The eye hospital in Rotterdam said it had treated 14 patients, including 10 minors, for eye injuries. Two received surgery.

It was the last year before an expected ban on unofficial fireworks, so the Dutch bought them in massive quantities.

According to the Dutch Pyrotechnics Association, revellers splashed out a record 129 million euros ($151 million) on fireworks.

Some areas had been designated firework-free zones, but this appeared to have little effect.

An AFP journalist in such a zone in The Hague reported loud bangs until around 3am.

In Belgium, meanwhile, police made scores of arrests as officers in both Brussels and Antwerp were targeted with fireworks -- with a New Year's ban on their use failing to prevent chaotic scenes in both major cities.

Police used tear gas and arrested more than 100 people in the port city of Antwerp, where minors as young as 10 or 11 targeted officers and emergency services with fireworks and stones, setting fire to bikes, cars and trash cans, a spokesperson told AFP.

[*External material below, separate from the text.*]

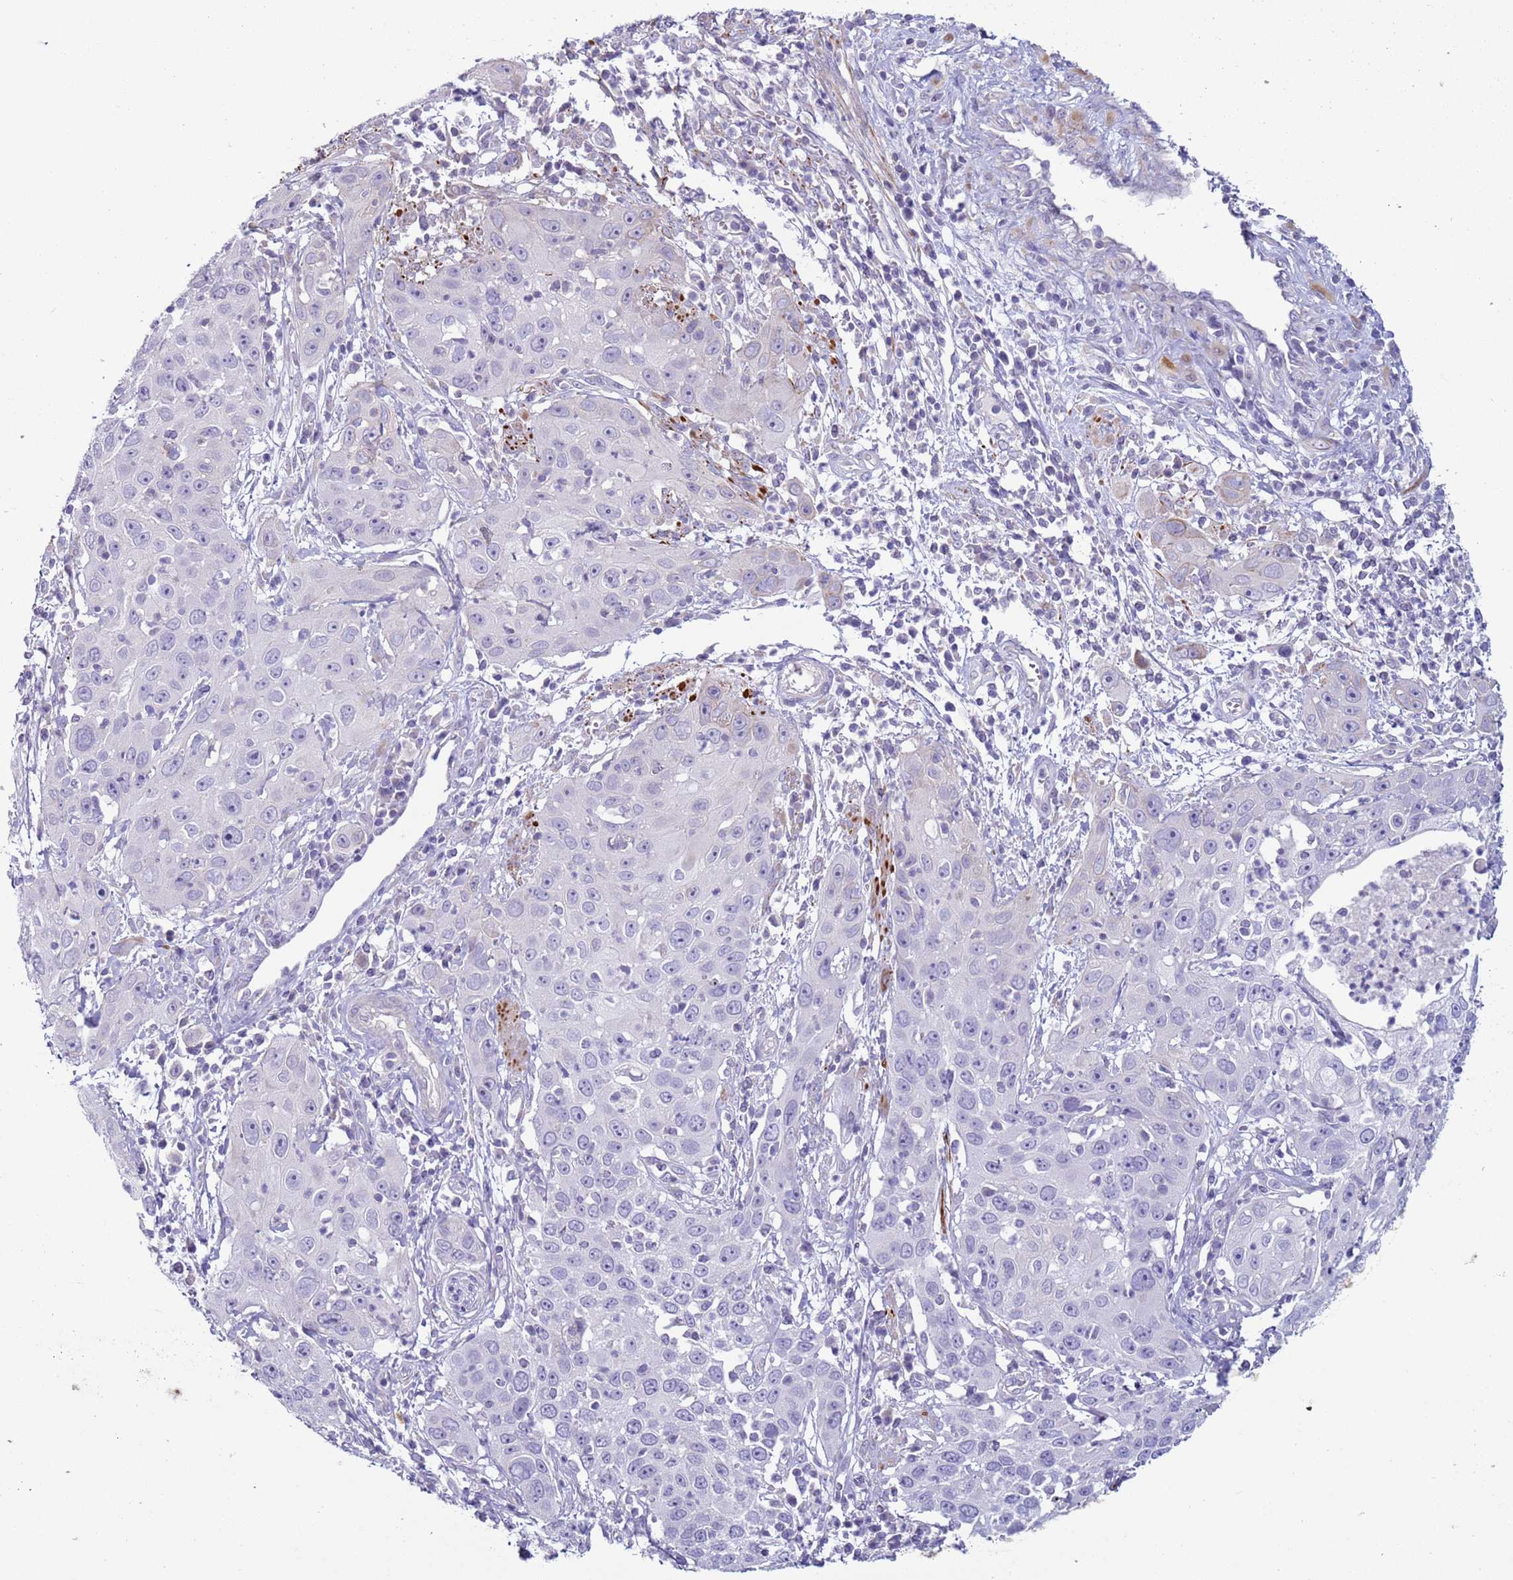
{"staining": {"intensity": "negative", "quantity": "none", "location": "none"}, "tissue": "cervical cancer", "cell_type": "Tumor cells", "image_type": "cancer", "snomed": [{"axis": "morphology", "description": "Squamous cell carcinoma, NOS"}, {"axis": "topography", "description": "Cervix"}], "caption": "Tumor cells show no significant protein expression in cervical cancer.", "gene": "NPAP1", "patient": {"sex": "female", "age": 36}}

Authorities confiscated a number of "very dangerous" professional grade fireworks, the spokesperson said. A 12-year-old child was seriously injured in a fireworks incident in the northern city.

Likewise in the capital Brussels, police said they were "repeatedly" targeted with fireworks, making some 70 arrests overnight.

In Germany, two 18-year-olds died in the western city of Bielefeld when they set off home-made fireworks that produced "deadly facial injuries," local police said in a statement.